Kenia heb ik over land en van binnenuit maar ook vanuit de lucht mogen zien. Ik ben een aantal keren naar Marsabit en Korr gevlogen met MAF (Mission Aviation Fellowship). Zij verzorgen 2x per week vluchten naar het moeilijk begaanbare noorden met kleine vliegtuigjes voor 6 tot 12 personen. Een hele belevenis om het afwisselende landschap van Kenia op deze manier te mogen ervaren. Vanaf het vliegveld in Nairobi liet ik de wolkenkrabbers en de verkeersdrukte achter me. De tocht ging over groene heuvels, over meren en rivieren die schitterden in de zon. Richting het noorden werden rotsachtige bergen, kraters en gele verlaten woestijnvlaktes zichtbaar. In de buurt van Marsabit zag ik de groene bossen van het nationale park weer opduiken. De foto’s die ik bijvoeg spreken verder voor zich.

 

Tot slot

Dit is de eerste nieuwsbrief die niet meer door twee van mijn trouwste lezers wordt ingezien: mijn ouders. In gedachte zijn ze mee geweest. Waar in Kenia ik ook was, hun foto’s kregen telkens een speciale plaats op mijn bureau. Op deze plek wil ik ze nog even bijzonder gedenken. Hun warme belangstelling mis ik.
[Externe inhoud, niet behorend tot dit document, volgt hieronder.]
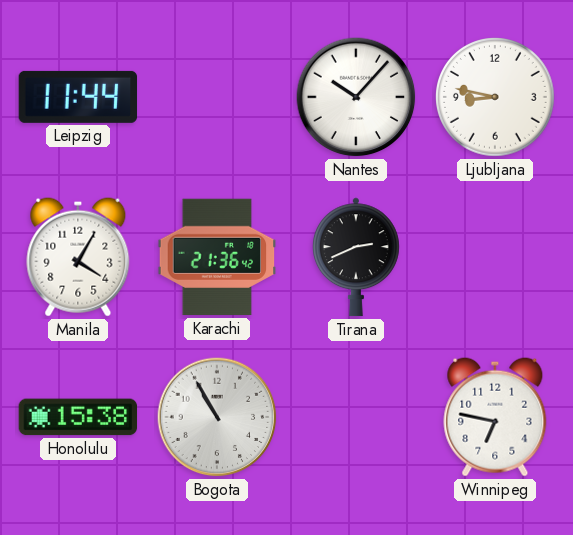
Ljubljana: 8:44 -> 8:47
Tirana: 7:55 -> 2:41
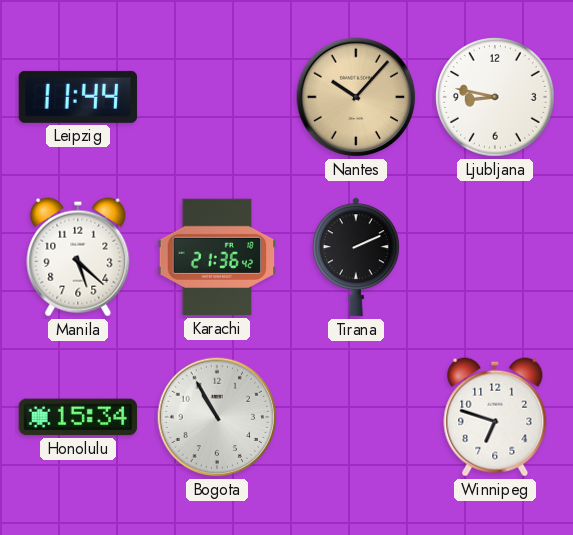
Nantes dial: white -> champagne
Manila: 4:05 -> 5:22
Tirana: 2:41 -> 2:11
Honolulu: 15:38 -> 15:34
Winnipeg: 6:47 -> 6:48
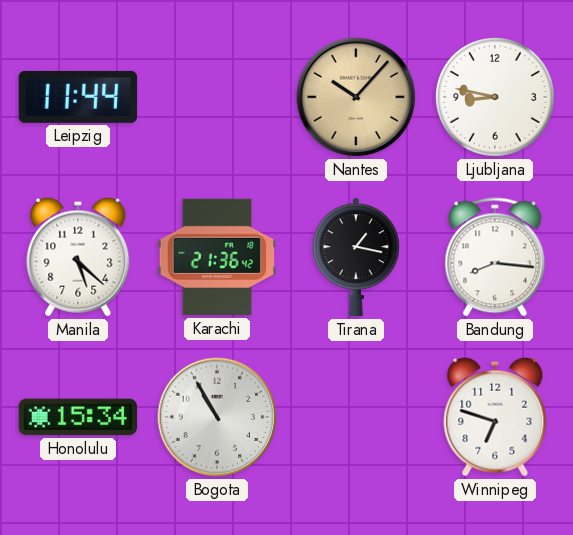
Tirana: 2:11 -> 1:17
Bandung: none -> 8:16
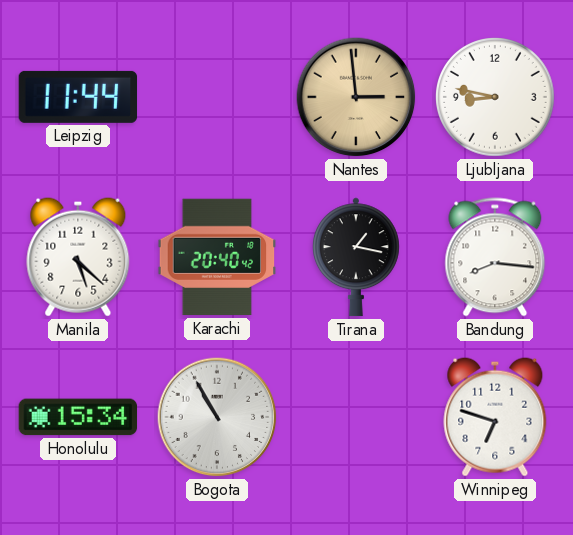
Nantes: 10:07 -> 2:59
Karachi: 21:36 -> 20:40
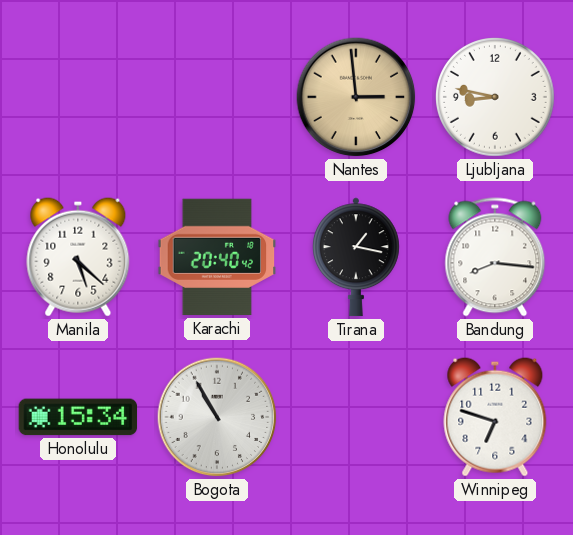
Leipzig: 11:44 -> none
Van hen heb ik veel mee gekregen waardoor ik deze missies heb aangekund.

Ik zie er dan ook naar uit om met betrokkenen ter plekke een prachtig project neer te zetten om ondervoeding bij kinderen aan te pakken. Dat daarvoor nog een aantal hobbels genomen moeten worden laat ik even terzijde. Ik hoop dat deze nieuwsbrief spoedig een vervolg krijgt!